Acordo Mercosul–União Europeia: impactos em marcas e rotulagem alimentícia

Após mais de 25 anos de negociações, o Acordo Mercosul–União Europeia voltou a avançar no plano institucional, reacendendo discussões relevantes sobre seus impactos práticos para diversos setores da economia. Embora ainda não esteja em vigor, o conteúdo já divulgado permite antever mudanças significativas, especialmente em matéria de propriedade intelectual, especialmente para as indicações geográficas e denominações de origem, com reflexos diretos para empresas do setor alimentício.

Apesar da expectativa de assinatura política entre os blocos, o acordo ainda depende de etapas formais para produzir efeitos jurídicos e entrar em vigor, incluindo a internalização nos ordenamentos nacionais e processo de ratificação.

Trata-se, portanto, de um processo que ainda demanda tempo e permanece sujeito a debates políticos, especialmente no contexto europeu. Ainda assim, o avanço institucional do acordo reforça a importância de uma atenção antecipada por parte das empresas potencialmente impactadas.

Um dos pontos do acordo é a previsão de proteção de indicações geográficas europeias. Uma vez implementado, esse regime poderá impor restrições relevantes ao uso de determinadas nomenclaturas tradicionalmente utilizadas no Brasil para designar produtos alimentícios, inclusive quando acompanhadas de expressões como “tipo”, “estilo”, “semelhante” ou traduções dos termos originais.
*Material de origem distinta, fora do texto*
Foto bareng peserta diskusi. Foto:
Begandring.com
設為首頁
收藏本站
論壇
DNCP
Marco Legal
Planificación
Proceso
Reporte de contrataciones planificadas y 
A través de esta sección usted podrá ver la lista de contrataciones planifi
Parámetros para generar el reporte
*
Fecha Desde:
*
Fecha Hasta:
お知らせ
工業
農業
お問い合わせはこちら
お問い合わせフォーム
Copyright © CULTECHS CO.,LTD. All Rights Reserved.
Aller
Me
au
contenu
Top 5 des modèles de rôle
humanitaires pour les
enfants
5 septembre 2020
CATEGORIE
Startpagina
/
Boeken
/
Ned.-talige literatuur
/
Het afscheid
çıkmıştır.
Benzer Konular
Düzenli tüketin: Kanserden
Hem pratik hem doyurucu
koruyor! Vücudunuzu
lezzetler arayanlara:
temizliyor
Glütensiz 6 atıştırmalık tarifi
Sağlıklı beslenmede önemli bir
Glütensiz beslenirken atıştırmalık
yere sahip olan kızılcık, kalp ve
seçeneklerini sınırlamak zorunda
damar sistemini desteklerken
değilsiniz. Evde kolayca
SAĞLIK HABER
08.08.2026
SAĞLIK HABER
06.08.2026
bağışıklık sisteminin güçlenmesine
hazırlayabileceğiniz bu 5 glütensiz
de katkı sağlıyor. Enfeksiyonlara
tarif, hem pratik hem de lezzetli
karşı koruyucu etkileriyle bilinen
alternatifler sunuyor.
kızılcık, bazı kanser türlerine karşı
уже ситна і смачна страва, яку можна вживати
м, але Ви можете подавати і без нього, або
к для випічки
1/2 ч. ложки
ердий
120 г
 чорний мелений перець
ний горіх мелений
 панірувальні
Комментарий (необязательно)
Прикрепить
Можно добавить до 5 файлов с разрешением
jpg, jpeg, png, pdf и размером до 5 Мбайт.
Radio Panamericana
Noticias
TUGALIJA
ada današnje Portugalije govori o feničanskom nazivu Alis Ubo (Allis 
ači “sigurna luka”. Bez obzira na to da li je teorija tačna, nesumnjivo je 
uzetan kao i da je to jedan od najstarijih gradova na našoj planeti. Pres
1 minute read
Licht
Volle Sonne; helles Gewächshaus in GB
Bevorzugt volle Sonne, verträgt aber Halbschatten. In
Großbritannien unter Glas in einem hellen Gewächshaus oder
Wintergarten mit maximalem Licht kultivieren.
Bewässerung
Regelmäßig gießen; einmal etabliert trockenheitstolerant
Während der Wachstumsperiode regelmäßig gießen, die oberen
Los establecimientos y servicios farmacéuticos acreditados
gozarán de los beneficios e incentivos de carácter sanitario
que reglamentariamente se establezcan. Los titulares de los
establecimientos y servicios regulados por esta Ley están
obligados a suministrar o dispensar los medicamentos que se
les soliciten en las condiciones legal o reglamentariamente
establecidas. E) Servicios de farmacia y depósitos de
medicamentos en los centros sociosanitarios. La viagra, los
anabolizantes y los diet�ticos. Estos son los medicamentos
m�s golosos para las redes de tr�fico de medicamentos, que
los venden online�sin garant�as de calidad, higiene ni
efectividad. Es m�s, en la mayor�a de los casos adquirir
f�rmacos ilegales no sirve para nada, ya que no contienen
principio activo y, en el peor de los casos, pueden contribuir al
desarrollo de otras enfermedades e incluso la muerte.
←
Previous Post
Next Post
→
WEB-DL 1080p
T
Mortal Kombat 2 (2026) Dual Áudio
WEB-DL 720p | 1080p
Os impactos mais sensíveis tendem a se concentrar em marcas, embalagens e estratégias de rotulagem: denominações como presunto parma, mortadela bolonha e salame milano exemplificam situações em que será necessária a revisão da apresentação comercial dos produtos se o acordo vier a ser implementado nos termos atualmente divulgados.
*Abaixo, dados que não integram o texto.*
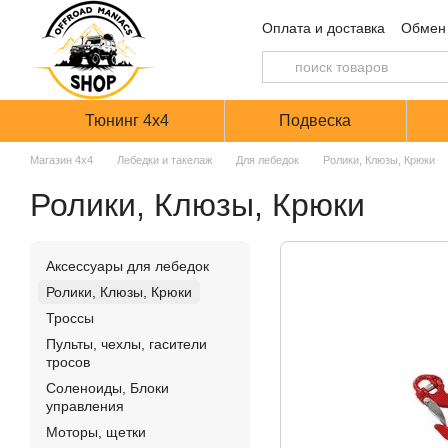
Перейти к основному контенту
Оплата и доставка
Обмен 
Тюнинг 4х4
Подвеска
Магазин 4х4
Лебедки и такелаж
Для лебедок
Ролики, Клюзы, Крюки
Ролики, Клюзы, Крюки
Аксессуары для лебедок
Ролики, Клюзы, Крюки
Троссы
Пульты, чехлы, гасители
тросов
Соленоиды, Блоки
управления
Моторы, щетки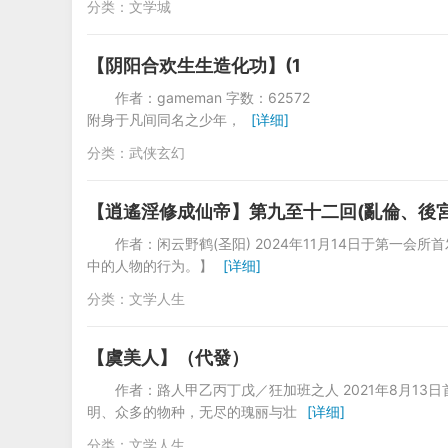
分类：
文学城
【阴阳合欢生生造化功】(1
作者：gameman 字数：6257
附身于凡间同名之少年，
[详细]
分类：
武侠玄幻
【逍遙淫修成仙帝】第九至十二回(亂倫、後宮
作者：闲云野鹤(圣阳) 2024年11月14日于第一
中的人物的行为。】
[详细]
分类：
文学人生
【虞美人】（代發）
作者：路人甲乙丙丁戊／狂加班之人 2021年8月1
明、众多的物种，无尽的瑰丽与壮
[详细]
分类：
文学人生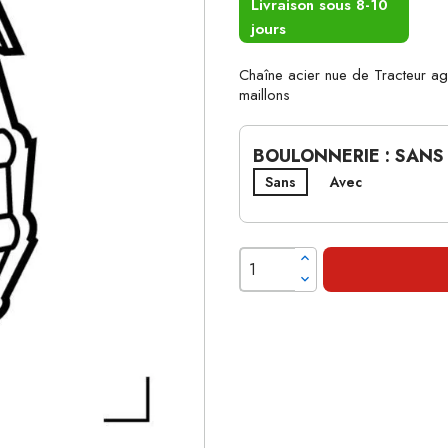
Livraison sous 8-10
jours
Chaîne acier nue de Tracteur
maillons
BOULONNERIE : SANS
Sans
Avec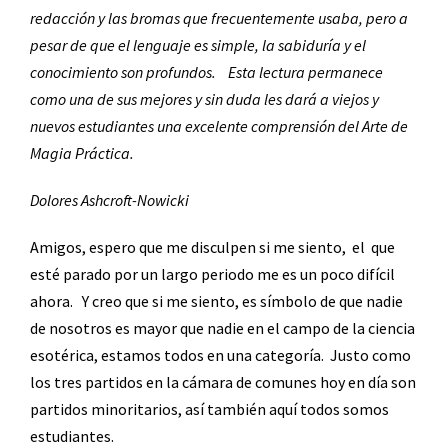
redacción y las bromas que frecuentemente usaba, pero a
pesar de que el lenguaje es simple, la sabiduría y el
conocimiento son profundos.
Esta lectura permanece
como una de sus mejores y sin duda les dará a viejos y
nuevos estudiantes una excelente comprensión del Arte de
Magia Práctica.
Dolores Ashcroft-Nowicki
Amigos, espero que me disculpen si me siento,
el
que
esté parado por un largo periodo me es un poco difícil
ahora.
Y creo que si me siento, es símbolo de que nadie
de nosotros es mayor que nadie en el campo de la ciencia
esotérica, estamos todos en una categoría.
Justo como
los tres partidos en la cámara de comunes hoy en día son
partidos minoritarios, así también aquí todos somos
estudiantes.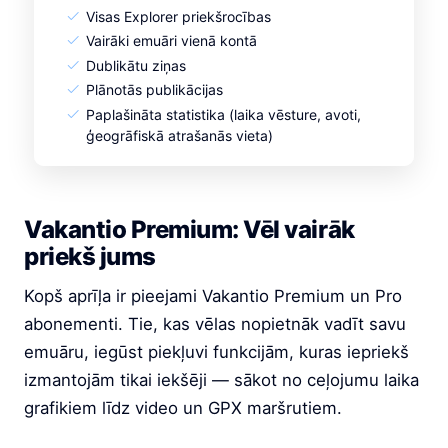
Visas Explorer priekšrocības
Vairāki emuāri vienā kontā
Dublikātu ziņas
Plānotās publikācijas
Paplašināta statistika (laika vēsture, avoti,
ģeogrāfiskā atrašanās vieta)
Vakantio Premium: Vēl vairāk
priekš jums
Kopš aprīļa ir pieejami Vakantio Premium un Pro
abonementi. Tie, kas vēlas nopietnāk vadīt savu
emuāru, iegūst piekļuvi funkcijām, kuras iepriekš
izmantojām tikai iekšēji — sākot no ceļojumu laika
grafikiem līdz video un GPX maršrutiem.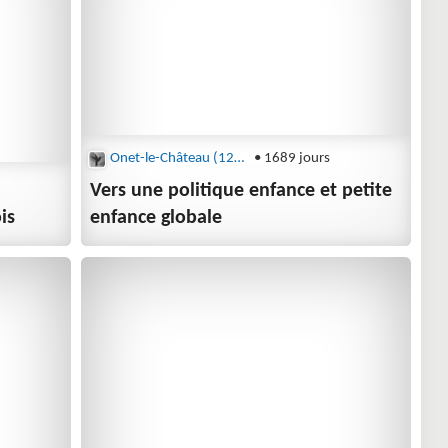
Onet-le-Château (12850)
• 1689 jours
Vers une politique enfance et petite
is
enfance globale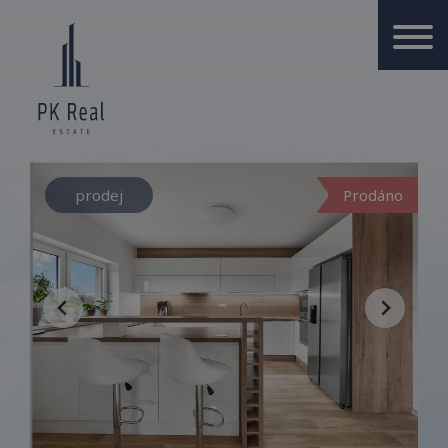
prodej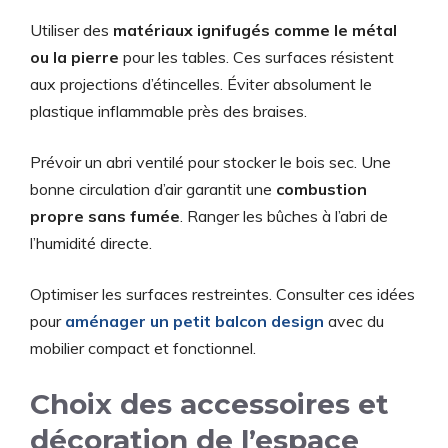
Utiliser des
matériaux ignifugés comme le métal
ou la pierre
pour les tables. Ces surfaces résistent
aux projections d’étincelles. Éviter absolument le
plastique inflammable près des braises.
Prévoir un abri ventilé pour stocker le bois sec. Une
bonne circulation d’air garantit une
combustion
propre sans fumée
. Ranger les bûches à l’abri de
l’humidité directe.
Optimiser les surfaces restreintes. Consulter ces idées
pour
aménager un petit balcon design
avec du
mobilier compact et fonctionnel.
Choix des accessoires et
décoration de l’espace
Na prática, os produtos poderão continuar sendo fabricados, mas não poderão ser comercializados com as denominações protegidas, sob pena de sanções administrativas e eventual retirada do mercado.

O texto também prevê regras de transição e exceções, especialmente para produtores que já utilizavam determinadas denominações de forma contínua antes do tratado. Essas exceções, contudo, costumam estar condicionadas ao cumprimento de requisitos rigorosos, sobretudo para evitar confusão quanto à origem dos produtos.

Para além do caráter restritivo, o acordo reforça o reconhecimento das indicações geográficas como ativos estratégicos de propriedade intelectual, associados à diferenciação, à proteção concorrencial e à agregação de valor. Nesse contexto, o tratado também contempla o reconhecimento de indicações geográficas do Mercosul, incluindo diversas brasileiras, como “cachaça” e “canastra”, o que pode abrir oportunidades de valorização da origem e de posicionamento do Brasil no mercado internacional.

Embora os efeitos do acordo ainda não sejam imediatos, este é um momento oportuno para que as empresas iniciem uma avaliação estratégica de caráter preventivo, que envolva o mapeamento de eventuais impactos em seu portfólio de produtos, a análise de riscos de propriedade intelectual nas denominações atualmente utilizadas, a revisão de marcas, embalagens e práticas de rotulagem, a reflexão sobre eventuais ajustes de branding e posicionamento comercial, bem como o acompanhamento da evolução institucional do acordo e de seus prazos de implementação.

Antecipar essa análise permite reduzir riscos, evitar ajustes reativos e, em muitos casos, transformar uma exigência regulatória em decisão estratégica de mercado.